WASHINGTON, D.C. - The government reopened it's doors Thursday after a battle-weary Congress approved a bipartisan measure Wednesday that ended a 16-day partial shutdown and avoided the possibility of a federal default.
President Barack Obama signed the measure early Thursday morning and ended a brawl with Republicans who tried to use the must-pass legislation to mount a last-ditch effort that would derail Obama's landmark health care law and demand concessions on the budget.
The impasse shuttered National Parks and closed down NASA and the Environmental Protection Agency. Critical government functions went on as usual, but the closure and potential default weight on the economy and spooked financial markets. Standard and Poors estimated the shutdown took $24 billion out of the economy.

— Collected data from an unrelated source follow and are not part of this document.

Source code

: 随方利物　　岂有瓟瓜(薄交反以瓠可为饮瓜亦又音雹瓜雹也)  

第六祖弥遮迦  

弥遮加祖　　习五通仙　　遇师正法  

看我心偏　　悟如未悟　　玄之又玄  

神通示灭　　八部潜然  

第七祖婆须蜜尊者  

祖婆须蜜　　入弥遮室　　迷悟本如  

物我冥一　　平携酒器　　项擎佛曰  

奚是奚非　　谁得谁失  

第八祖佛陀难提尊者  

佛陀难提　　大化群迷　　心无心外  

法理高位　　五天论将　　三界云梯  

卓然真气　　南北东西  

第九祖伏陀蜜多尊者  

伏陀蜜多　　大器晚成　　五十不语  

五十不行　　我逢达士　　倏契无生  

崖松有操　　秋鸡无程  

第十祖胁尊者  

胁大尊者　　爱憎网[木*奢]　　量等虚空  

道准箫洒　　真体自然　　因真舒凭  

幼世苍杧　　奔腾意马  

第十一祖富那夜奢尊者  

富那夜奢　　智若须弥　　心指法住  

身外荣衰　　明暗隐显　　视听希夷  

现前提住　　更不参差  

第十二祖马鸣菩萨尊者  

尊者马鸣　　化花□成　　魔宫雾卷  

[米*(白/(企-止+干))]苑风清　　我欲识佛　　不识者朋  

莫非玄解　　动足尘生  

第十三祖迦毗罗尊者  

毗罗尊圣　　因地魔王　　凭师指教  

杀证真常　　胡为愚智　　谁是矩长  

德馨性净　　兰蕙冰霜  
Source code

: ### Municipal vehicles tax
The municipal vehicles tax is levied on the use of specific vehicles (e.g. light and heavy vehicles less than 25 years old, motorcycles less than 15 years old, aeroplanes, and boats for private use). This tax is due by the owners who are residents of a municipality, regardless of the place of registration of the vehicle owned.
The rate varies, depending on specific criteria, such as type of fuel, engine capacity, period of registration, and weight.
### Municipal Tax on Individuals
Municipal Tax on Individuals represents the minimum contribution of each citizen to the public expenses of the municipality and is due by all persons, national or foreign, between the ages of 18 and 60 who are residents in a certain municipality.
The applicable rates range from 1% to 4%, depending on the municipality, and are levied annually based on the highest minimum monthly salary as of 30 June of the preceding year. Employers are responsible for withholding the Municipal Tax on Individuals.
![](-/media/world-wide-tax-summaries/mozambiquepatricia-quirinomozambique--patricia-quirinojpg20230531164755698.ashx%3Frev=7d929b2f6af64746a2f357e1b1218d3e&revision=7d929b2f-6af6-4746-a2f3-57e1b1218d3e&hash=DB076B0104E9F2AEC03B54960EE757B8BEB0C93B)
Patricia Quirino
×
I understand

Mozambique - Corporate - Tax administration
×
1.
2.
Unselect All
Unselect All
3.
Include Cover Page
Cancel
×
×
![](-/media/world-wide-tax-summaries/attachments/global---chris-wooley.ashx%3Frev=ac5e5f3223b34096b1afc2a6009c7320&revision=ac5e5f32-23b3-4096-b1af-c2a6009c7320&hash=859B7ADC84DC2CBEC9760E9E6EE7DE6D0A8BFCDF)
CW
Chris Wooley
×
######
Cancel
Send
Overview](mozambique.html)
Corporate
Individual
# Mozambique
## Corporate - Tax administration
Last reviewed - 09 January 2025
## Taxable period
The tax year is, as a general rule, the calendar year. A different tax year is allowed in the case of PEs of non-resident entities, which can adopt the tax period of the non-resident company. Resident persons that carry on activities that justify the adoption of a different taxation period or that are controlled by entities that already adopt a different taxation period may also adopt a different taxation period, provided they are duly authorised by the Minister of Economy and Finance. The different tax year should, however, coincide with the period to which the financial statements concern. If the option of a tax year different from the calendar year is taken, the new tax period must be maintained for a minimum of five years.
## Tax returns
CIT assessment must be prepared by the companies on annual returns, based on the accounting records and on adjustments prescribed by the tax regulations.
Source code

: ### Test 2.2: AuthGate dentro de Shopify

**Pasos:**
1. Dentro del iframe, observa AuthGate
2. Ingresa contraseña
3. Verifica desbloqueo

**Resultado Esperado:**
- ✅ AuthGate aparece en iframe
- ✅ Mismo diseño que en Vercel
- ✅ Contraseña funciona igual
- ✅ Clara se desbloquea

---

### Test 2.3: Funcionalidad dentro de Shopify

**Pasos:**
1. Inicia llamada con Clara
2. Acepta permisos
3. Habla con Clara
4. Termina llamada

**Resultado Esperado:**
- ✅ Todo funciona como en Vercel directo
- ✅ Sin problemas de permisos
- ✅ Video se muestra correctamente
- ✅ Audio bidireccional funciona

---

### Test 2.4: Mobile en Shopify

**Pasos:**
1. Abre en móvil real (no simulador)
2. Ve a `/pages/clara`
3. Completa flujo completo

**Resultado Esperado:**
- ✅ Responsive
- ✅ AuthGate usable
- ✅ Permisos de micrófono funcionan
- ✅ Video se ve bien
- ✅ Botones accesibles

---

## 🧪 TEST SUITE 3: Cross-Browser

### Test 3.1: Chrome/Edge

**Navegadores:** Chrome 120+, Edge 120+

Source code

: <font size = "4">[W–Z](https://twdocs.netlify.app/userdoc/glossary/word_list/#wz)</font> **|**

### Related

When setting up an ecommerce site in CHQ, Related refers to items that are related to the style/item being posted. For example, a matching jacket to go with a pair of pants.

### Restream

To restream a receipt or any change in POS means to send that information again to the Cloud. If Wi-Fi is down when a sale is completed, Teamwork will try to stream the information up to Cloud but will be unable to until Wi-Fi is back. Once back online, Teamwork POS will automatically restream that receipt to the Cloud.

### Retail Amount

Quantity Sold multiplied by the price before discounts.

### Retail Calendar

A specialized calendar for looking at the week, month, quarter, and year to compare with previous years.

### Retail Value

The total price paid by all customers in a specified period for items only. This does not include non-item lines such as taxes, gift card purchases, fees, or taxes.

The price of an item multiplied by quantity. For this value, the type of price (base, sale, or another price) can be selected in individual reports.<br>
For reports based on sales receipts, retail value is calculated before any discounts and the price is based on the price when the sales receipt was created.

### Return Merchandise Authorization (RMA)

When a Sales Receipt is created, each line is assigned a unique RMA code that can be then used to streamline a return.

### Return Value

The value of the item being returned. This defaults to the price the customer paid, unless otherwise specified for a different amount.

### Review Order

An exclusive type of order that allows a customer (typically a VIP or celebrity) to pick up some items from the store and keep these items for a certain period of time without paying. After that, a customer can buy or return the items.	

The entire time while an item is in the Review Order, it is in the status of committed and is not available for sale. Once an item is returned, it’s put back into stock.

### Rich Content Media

"Our nation can breathe a collective sigh of relief," said Rep. Nick Rahall, "However temporary it may be, we should hope and pray that cooler heads will prevail before we must revisit these issues early next year."
"I would love to see us have a target date for a balanced budget amendment, that would be something I think we can work toward and don't have these artificial crisis every three, six, or nine months. If we're moving the right direction and year out we're going to have a balanced budget because we're going, then we shouldn't have to have these pre-fab crisis," said Sen. Joe Manchin.
The measure Obama signed restored government funding though January 15 and extended the borrowing authority through February 7.